# Task details:
Which lines should be repeated? Exactly the one containing "EPISÓDIO 92: MANUAL DO JOVEM CIDADÃO" and every line after it through the end of the entries below.

═════ Records

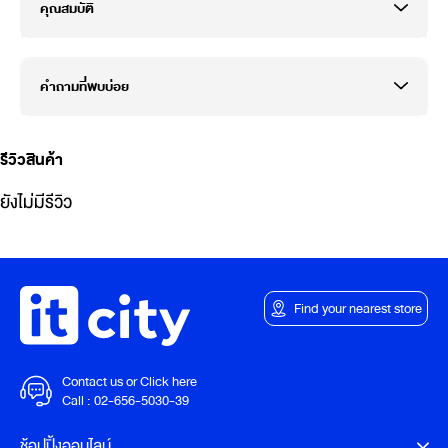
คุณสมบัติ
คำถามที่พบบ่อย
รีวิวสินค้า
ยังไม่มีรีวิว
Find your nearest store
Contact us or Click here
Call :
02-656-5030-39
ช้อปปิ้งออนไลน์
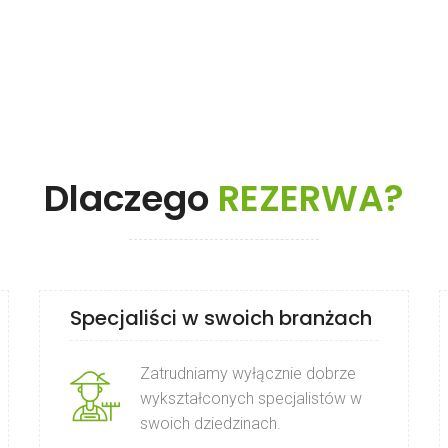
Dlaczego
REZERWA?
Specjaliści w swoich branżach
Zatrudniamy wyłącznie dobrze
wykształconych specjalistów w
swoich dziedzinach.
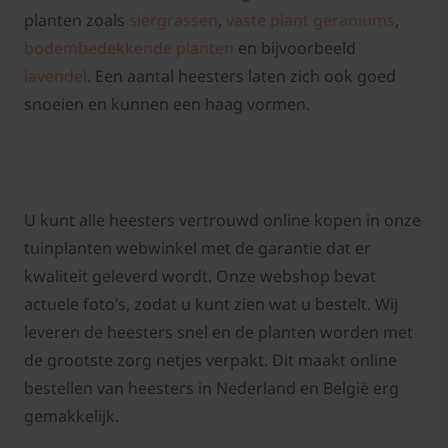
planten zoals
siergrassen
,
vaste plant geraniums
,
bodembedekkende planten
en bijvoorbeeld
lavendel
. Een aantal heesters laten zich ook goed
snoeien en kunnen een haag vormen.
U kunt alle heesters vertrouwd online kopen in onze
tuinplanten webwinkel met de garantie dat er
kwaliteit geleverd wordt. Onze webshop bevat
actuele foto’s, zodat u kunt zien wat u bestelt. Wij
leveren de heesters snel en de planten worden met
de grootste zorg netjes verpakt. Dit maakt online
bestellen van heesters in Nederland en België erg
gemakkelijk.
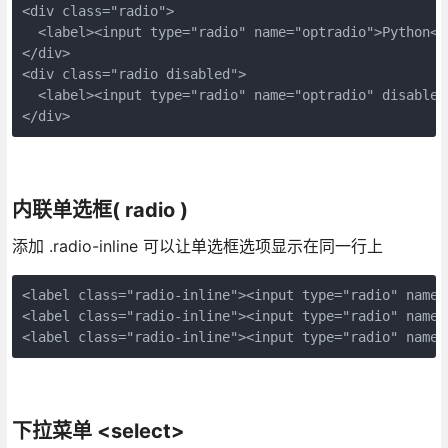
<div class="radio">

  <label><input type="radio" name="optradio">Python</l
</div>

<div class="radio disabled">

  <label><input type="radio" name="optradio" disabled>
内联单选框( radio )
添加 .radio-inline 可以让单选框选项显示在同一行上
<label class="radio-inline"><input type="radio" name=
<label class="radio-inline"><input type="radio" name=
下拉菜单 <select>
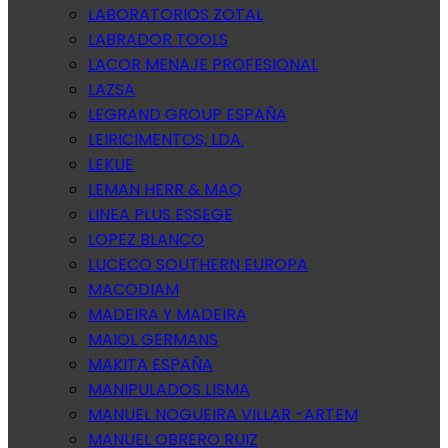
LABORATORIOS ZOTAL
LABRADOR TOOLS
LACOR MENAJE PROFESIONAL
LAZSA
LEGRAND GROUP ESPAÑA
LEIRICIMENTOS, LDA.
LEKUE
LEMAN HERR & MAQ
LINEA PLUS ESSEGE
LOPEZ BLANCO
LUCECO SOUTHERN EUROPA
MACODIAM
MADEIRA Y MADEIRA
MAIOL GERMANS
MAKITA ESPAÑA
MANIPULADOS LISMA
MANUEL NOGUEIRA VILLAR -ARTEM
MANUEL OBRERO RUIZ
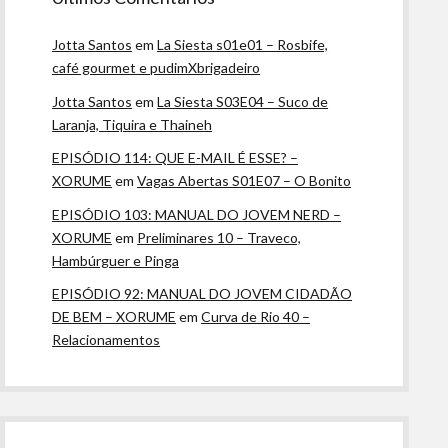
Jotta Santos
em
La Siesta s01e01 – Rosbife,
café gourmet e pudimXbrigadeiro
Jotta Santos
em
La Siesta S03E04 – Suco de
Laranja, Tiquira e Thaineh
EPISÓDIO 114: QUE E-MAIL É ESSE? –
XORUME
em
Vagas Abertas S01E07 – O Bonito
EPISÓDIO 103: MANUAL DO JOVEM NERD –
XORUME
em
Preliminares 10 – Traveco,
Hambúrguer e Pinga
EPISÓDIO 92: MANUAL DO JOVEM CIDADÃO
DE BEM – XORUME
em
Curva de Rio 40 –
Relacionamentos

══════════

# Result of this task:
EPISÓDIO 92: MANUAL DO JOVEM CIDADÃO
DE BEM – XORUME
em
Curva de Rio 40 –
Relacionamentos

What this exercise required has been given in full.